§ **Problem details**: In the data below, count how many lines contain "right" and give that number by itself.

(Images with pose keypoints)
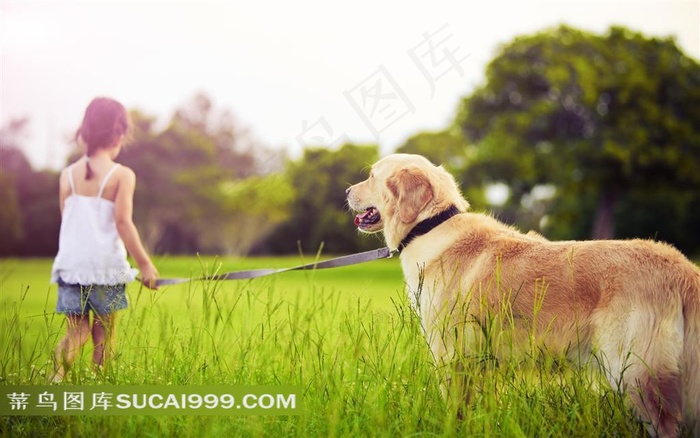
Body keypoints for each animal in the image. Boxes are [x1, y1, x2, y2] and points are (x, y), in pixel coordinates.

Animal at [346, 152, 700, 436]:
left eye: (372, 176)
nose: (347, 191)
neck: (430, 225)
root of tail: (683, 268)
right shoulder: (479, 363)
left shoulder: (450, 354)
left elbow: (454, 410)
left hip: (636, 374)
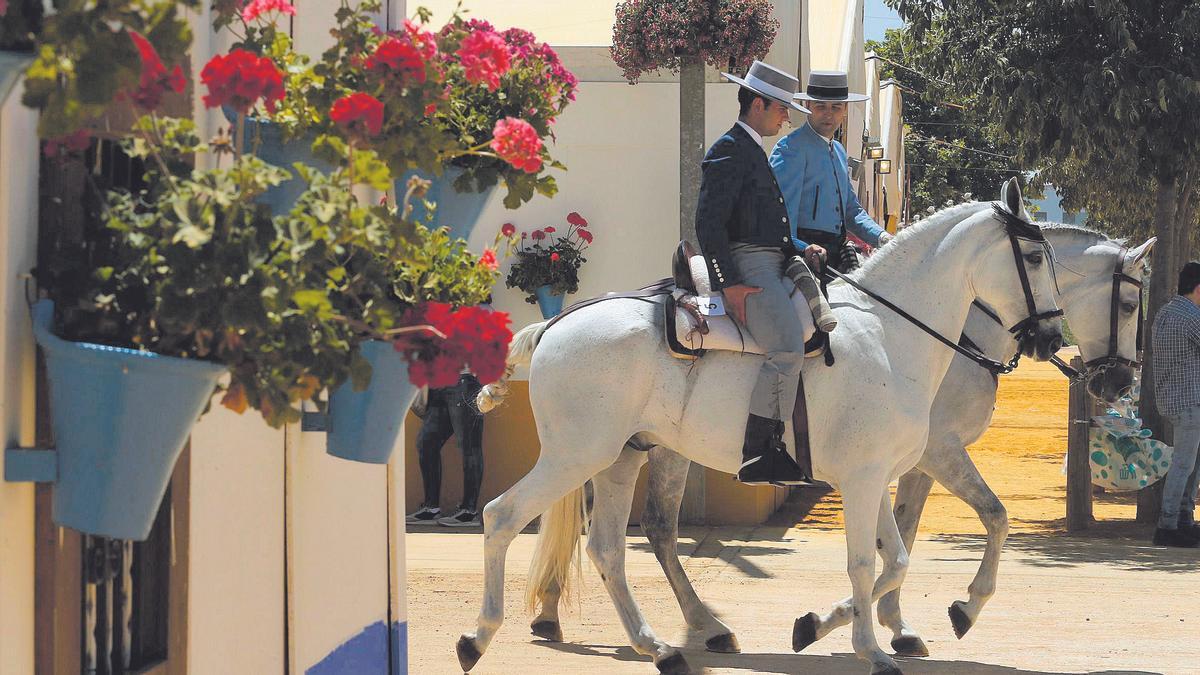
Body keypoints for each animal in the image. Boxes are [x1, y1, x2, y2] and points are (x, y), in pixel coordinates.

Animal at [456, 180, 1060, 672]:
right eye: (1033, 255)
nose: (1051, 338)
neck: (888, 334)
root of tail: (556, 323)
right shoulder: (865, 479)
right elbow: (866, 563)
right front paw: (874, 649)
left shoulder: (875, 476)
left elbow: (896, 561)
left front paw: (815, 626)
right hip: (575, 456)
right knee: (502, 516)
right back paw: (477, 638)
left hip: (622, 458)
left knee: (608, 548)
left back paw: (661, 647)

§ **Output of the exercise**: 8